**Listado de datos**

______

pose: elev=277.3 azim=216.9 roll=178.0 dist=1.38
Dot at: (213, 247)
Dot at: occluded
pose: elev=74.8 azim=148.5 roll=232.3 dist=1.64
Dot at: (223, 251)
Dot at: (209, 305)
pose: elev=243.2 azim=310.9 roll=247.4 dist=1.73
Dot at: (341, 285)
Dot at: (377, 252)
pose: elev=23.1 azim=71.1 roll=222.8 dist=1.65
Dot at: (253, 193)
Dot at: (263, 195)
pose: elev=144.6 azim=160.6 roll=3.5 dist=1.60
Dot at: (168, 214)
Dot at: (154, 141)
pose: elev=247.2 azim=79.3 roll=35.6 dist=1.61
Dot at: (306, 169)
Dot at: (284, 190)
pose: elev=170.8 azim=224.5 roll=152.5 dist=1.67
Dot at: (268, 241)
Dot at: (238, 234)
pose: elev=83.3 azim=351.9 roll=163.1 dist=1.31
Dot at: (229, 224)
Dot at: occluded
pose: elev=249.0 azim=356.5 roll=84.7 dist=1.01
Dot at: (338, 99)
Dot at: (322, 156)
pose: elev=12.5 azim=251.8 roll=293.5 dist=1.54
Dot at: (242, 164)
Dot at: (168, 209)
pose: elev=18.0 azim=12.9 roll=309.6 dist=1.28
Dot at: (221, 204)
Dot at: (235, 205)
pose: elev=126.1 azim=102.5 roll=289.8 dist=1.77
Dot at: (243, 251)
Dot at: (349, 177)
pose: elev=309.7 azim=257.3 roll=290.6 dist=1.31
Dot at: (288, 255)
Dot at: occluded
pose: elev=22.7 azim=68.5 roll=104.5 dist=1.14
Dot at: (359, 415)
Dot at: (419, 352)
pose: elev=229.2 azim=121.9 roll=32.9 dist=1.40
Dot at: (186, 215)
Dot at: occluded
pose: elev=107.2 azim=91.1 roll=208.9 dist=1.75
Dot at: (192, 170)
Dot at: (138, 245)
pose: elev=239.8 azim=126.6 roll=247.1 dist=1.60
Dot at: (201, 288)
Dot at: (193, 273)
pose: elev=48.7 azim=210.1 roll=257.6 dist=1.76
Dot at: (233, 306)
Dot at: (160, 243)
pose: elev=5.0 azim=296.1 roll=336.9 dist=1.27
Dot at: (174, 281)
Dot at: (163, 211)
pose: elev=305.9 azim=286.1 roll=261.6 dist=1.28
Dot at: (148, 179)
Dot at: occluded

______

**INSTRUCCIÓN**
Actualiza todas las entradas sustituyendo "pose" por "camera" cada vez que aparezca y deja todo lo demás sin cambios.

**RESULTADO CORRECTO**
camera: elev=277.3 azim=216.9 roll=178.0 dist=1.38
Dot at: (213, 247)
Dot at: occluded
camera: elev=74.8 azim=148.5 roll=232.3 dist=1.64
Dot at: (223, 251)
Dot at: (209, 305)
camera: elev=243.2 azim=310.9 roll=247.4 dist=1.73
Dot at: (341, 285)
Dot at: (377, 252)
camera: elev=23.1 azim=71.1 roll=222.8 dist=1.65
Dot at: (253, 193)
Dot at: (263, 195)
camera: elev=144.6 azim=160.6 roll=3.5 dist=1.60
Dot at: (168, 214)
Dot at: (154, 141)
camera: elev=247.2 azim=79.3 roll=35.6 dist=1.61
Dot at: (306, 169)
Dot at: (284, 190)
camera: elev=170.8 azim=224.5 roll=152.5 dist=1.67
Dot at: (268, 241)
Dot at: (238, 234)
camera: elev=83.3 azim=351.9 roll=163.1 dist=1.31
Dot at: (229, 224)
Dot at: occluded
camera: elev=249.0 azim=356.5 roll=84.7 dist=1.01
Dot at: (338, 99)
Dot at: (322, 156)
camera: elev=12.5 azim=251.8 roll=293.5 dist=1.54
Dot at: (242, 164)
Dot at: (168, 209)
camera: elev=18.0 azim=12.9 roll=309.6 dist=1.28
Dot at: (221, 204)
Dot at: (235, 205)
camera: elev=126.1 azim=102.5 roll=289.8 dist=1.77
Dot at: (243, 251)
Dot at: (349, 177)
camera: elev=309.7 azim=257.3 roll=290.6 dist=1.31
Dot at: (288, 255)
Dot at: occluded
camera: elev=22.7 azim=68.5 roll=104.5 dist=1.14
Dot at: (359, 415)
Dot at: (419, 352)
camera: elev=229.2 azim=121.9 roll=32.9 dist=1.40
Dot at: (186, 215)
Dot at: occluded
camera: elev=107.2 azim=91.1 roll=208.9 dist=1.75
Dot at: (192, 170)
Dot at: (138, 245)
camera: elev=239.8 azim=126.6 roll=247.1 dist=1.60
Dot at: (201, 288)
Dot at: (193, 273)
camera: elev=48.7 azim=210.1 roll=257.6 dist=1.76
Dot at: (233, 306)
Dot at: (160, 243)
camera: elev=5.0 azim=296.1 roll=336.9 dist=1.27
Dot at: (174, 281)
Dot at: (163, 211)
camera: elev=305.9 azim=286.1 roll=261.6 dist=1.28
Dot at: (148, 179)
Dot at: occluded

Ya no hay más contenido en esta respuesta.